Lange wurde nur diskutiert und es dauerte einige Zeit, bis man sich auf Maßnahmen einigte. Ab dem 15. Januar müssen Kunden nun bei jeder Fremdabhebung über die anfallenden Gebühren informiert werden. Sollte der Kunde mit diesen nicht einverstanden sein, hat er die Möglichkeit, den Vorgang kostenfrei abzubrechen. Diese Kennzeichnung soll anhand eines Bildschirmdialoges erfolgen. Während der Übergangsphase soll aber auch ein deutlich sichtbar angebrachter Aufkleber auf dem Automaten ausreichend sein. Bis zum Sommer sollen die Gebühren jedoch an allen Automaten mittels Bildschirmdialog ersichtlich sein. Neben der neu eingeführten Kennzeichnungspflicht, für Gebühren an Fremdautomaten, einigten sich eine Reihe von Privatbanken nun darauf, eine einheitliche Obergrenze für Gebühren einzuführen, die fällig werden, wenn man an einem Automat einer anderen Bank Geld abhebt. Wie der Bankenverband mitteilte gilt ab dem 15. Januar an den rund 10.000 Geldautomaten der Privatbanken eine Gebührenobergrenze von 1,95 Euro. Bisher wurden Gebühren in Höhe von fünf Euro und mehr fällig. Für Sparkassen und Genossenschaftsbanken wurden bisher keine Obergrenzen festgelegt, hier liegen die Gebühren bei 5 Euro.

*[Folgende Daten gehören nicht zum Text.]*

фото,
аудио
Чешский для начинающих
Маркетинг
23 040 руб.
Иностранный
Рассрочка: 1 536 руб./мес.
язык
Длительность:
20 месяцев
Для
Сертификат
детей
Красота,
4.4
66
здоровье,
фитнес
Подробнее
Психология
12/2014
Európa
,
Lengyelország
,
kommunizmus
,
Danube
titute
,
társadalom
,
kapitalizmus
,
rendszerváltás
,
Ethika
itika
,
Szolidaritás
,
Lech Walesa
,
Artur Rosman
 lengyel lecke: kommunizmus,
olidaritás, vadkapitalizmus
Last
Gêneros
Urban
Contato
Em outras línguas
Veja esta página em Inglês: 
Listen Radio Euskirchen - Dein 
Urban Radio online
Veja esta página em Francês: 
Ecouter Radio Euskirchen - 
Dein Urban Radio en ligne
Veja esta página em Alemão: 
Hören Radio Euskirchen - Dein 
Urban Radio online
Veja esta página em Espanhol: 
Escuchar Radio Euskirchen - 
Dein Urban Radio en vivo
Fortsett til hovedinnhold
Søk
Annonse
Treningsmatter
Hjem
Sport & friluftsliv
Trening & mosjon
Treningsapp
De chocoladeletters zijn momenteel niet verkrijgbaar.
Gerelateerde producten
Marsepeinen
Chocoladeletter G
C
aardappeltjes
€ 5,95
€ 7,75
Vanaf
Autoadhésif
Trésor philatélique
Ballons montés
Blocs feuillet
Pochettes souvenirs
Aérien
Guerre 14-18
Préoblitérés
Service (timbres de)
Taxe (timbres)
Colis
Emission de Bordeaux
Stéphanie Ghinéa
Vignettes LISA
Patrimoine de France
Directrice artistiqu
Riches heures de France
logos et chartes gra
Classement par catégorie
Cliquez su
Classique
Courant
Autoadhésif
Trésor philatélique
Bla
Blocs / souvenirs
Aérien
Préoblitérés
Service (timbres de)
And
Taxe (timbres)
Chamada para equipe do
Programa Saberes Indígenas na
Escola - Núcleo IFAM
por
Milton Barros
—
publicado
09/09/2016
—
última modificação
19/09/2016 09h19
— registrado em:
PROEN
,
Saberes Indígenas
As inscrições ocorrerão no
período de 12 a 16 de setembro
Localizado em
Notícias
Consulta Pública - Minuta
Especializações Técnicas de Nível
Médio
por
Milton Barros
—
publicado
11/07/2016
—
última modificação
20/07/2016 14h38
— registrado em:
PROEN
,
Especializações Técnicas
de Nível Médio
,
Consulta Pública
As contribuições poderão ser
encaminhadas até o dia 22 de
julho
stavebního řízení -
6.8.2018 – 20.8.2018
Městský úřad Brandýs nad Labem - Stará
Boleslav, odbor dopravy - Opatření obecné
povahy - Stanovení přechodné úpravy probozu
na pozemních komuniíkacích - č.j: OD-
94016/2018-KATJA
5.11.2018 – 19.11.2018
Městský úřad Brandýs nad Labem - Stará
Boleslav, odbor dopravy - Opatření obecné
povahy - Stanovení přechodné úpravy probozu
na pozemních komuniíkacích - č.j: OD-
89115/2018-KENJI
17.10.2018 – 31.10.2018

Haben Banken bereits vorher Abmachungen untereinander getroffen, die das kostenfreie Bargeldabheben an bestimmten Automaten ermöglichen, bleiben diese Absprachen weiterhin bestehen und das Geldabheben weiterhin kostenfrei. Davon betroffen sind beispielsweise Banken, die der “CashGroup“ oder dem “Cash Pool“ angehören. Die Änderungen an den bisherigen Gebührenregelungen fanden statt, weil das Bundeskartellamt bemängelte, dass die Gebühren teilweise zu hoch seien und zudem für den Kunden erst nach dem Geldabheben auf seinem Kontoauszug ersichtlich sind.